[Stored data entries]
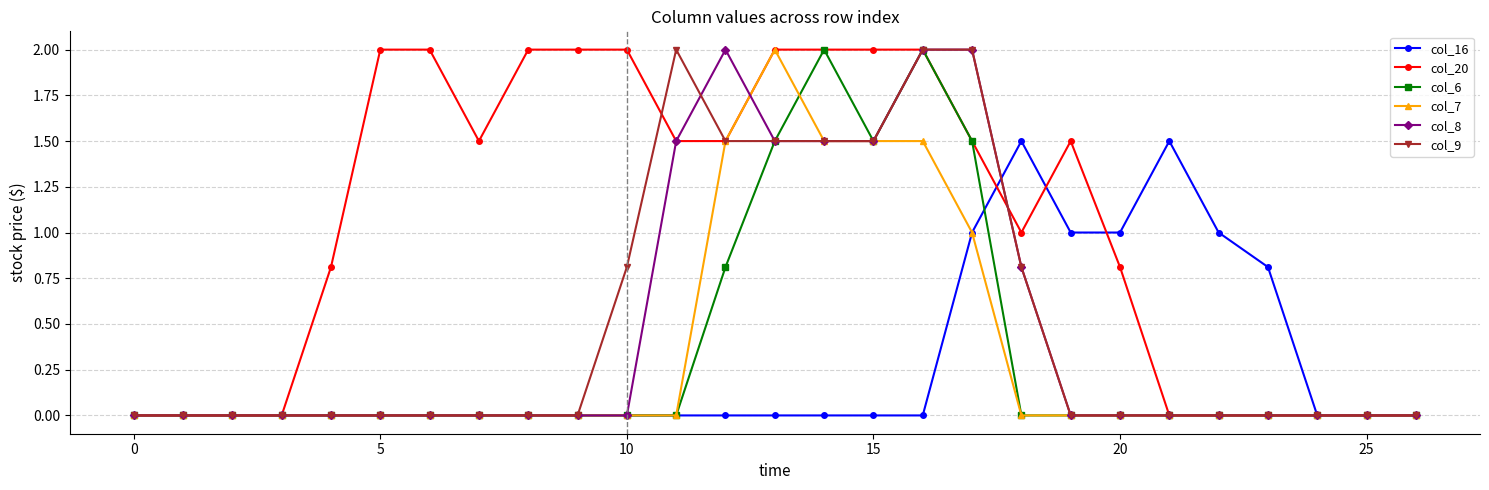

True or false: col_8 has more than 0 points higher than both neighbors.

True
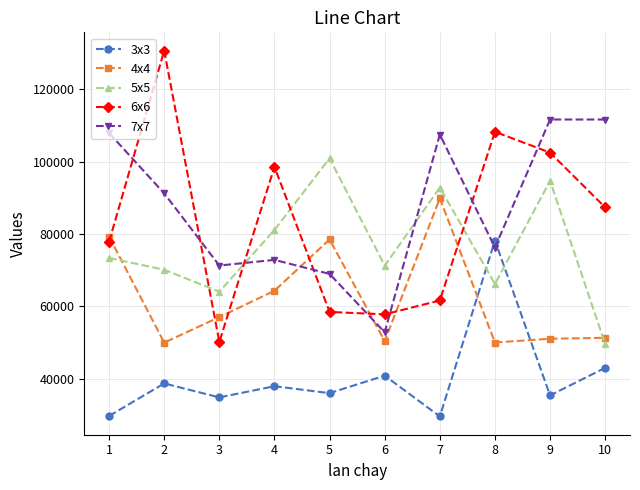

The value of 7x7 at 10 is 39793.3. True or false?

False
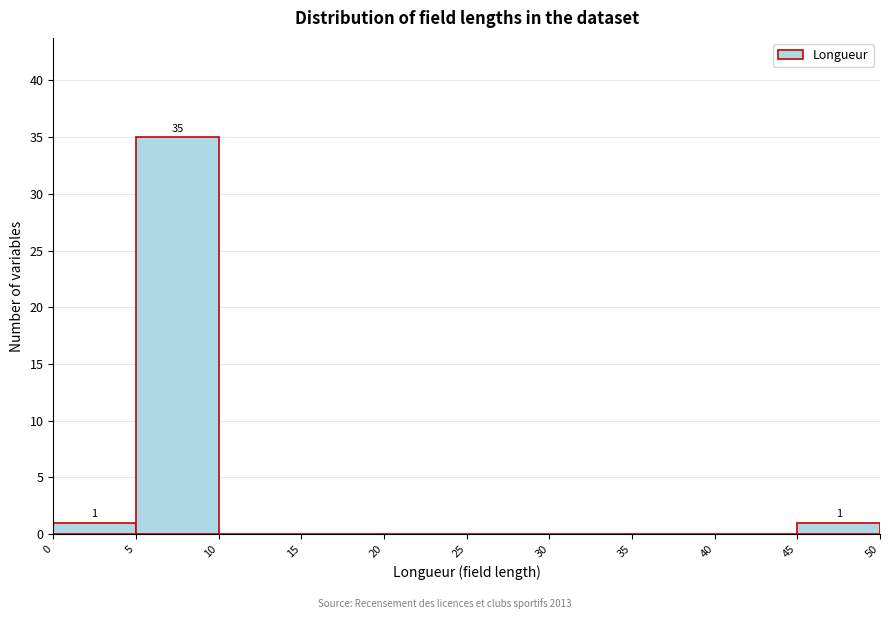

Over which range of the x-axis is the bar tallest?

5 to 10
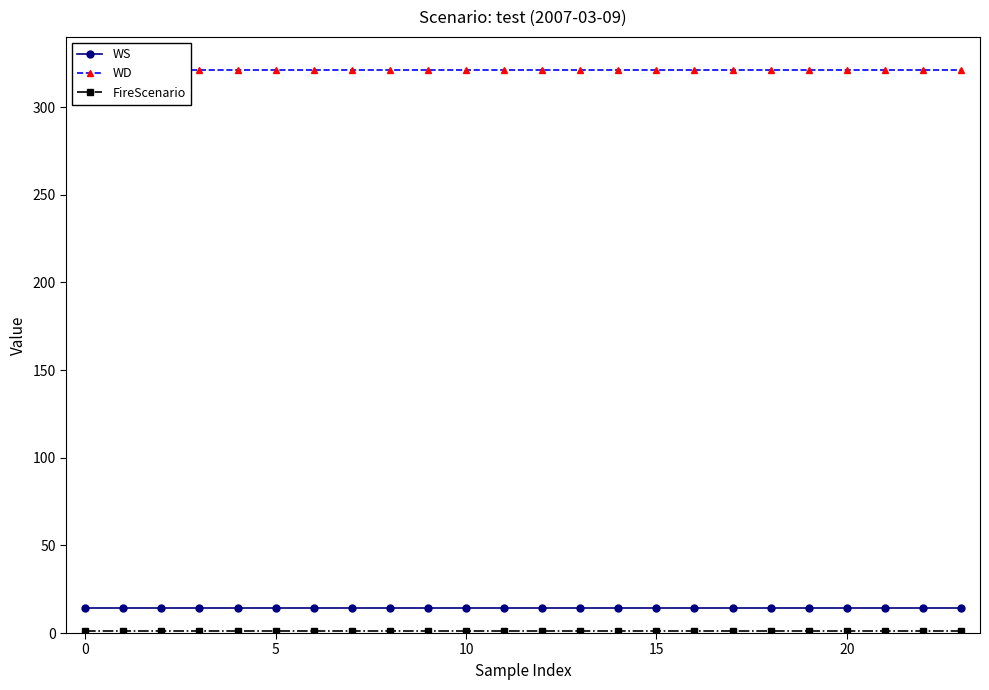

True or false: WS and WD cross at least once.

False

## Written task
Reproduce the lines above verbatim, omitting the pictures.

## The completed task
True or false: col_8 has more than 0 points higher than both neighbors.

True

The value of 7x7 at 10 is 39793.3. True or false?

False

Over which range of the x-axis is the bar tallest?

5 to 10

True or false: WS and WD cross at least once.

False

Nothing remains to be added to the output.